Fue por ello que, a partir del presente caso, se reforma la ley, con la finalidad de incorporar la subsistencia de la medida cautelar hasta que el Tribunal de Alzada resolviera la casación, reforma que a la que se le conoció como la Ley Rubí.

En el presente caso, cuando el Tribunal Oral absuelve a Sergio Rafael quien era la pareja de Rubí, obtiene su libertad, e inmediatamente huyó, es así que cuando el Tribunal de Alzada revoca la resolución del Tribunal Oral, se ordena su detención por el delito de homicidio agravado cometido en contra de Rubí Marisol, sin embargo, fue demasiado tarde, pues Sergio Rafael se había esfumado y posterior a ello jamás se logró su detención. 

Marisela fue y será un ejemplo de lucha, de fortaleza, una mujer admirable, quien siempre se mantuvo de pie exigiendo justicia para su hija, justicia que desgraciadamente nunca llegó, y es que el caso de Marisela es el reflejo de muchas madres que han perdido a sus hijas y las cuales se han topado con indiferencias de las autoridades, revictimización, malos tratos, procesos de investigación incompletos, archivados, jueces sin visión de perspectiva de género, un sin fin de trabas y bloqueos que ha intentado callarlas, desanimarlas, incomodarlas, cansarlas, y ellas siguen de pie demostrando que hay esperanza en la búsqueda de justicia.

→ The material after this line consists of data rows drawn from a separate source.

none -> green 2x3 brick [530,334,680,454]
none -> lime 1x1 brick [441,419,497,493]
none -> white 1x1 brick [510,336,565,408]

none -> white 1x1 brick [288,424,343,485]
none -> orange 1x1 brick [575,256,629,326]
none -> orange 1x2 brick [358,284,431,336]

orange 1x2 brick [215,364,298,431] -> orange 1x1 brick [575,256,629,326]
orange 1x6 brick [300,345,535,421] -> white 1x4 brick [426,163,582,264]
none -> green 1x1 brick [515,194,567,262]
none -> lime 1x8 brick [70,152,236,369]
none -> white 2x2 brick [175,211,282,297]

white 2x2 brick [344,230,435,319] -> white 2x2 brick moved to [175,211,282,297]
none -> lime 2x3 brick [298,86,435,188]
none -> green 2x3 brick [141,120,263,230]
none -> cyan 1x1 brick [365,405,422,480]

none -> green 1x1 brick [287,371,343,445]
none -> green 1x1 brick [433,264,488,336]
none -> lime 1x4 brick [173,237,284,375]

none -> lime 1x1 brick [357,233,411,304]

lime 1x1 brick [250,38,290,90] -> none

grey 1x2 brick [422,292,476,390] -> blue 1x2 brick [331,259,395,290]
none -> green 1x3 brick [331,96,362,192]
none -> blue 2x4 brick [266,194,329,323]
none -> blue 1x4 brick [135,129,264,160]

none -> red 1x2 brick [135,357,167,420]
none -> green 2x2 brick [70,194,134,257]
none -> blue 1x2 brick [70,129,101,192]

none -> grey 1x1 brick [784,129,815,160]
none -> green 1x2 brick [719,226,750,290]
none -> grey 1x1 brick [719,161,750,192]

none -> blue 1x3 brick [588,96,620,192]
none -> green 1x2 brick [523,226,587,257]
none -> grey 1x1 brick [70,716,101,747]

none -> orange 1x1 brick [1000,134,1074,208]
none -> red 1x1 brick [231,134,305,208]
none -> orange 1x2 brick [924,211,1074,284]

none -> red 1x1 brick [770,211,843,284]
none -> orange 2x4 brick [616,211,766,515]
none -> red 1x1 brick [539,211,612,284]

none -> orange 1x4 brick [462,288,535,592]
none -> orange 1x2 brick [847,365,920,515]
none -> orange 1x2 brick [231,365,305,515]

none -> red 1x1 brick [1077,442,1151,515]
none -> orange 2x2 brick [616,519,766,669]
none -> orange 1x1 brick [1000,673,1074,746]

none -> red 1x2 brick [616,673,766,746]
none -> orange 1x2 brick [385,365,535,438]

Esta historia nos llama a ser empáticos del dolor ajeno y nos invita a exigir justicia no sólo cuando hemos sido víctimas de algún delito, sino cuando cualquier persona lo sea. 

El Estado mexicano tiene la obligación de investigar de manera expedita y diligentemente, de garantizar el derecho a la verdad a las víctimas, y de garantizar una verdadera reparación integral, y si no se hace, se debe exigir. Esperamos que este caso muy pronto llegue a los estrados de la Corte Interamericana de Derechos Humanos y se condene al Estado por el incumplimiento de sus obligaciones.

Donde la justicia no llega, hay que exigirla, y si ello implica morir de pie, es preferible que morir de rodillas.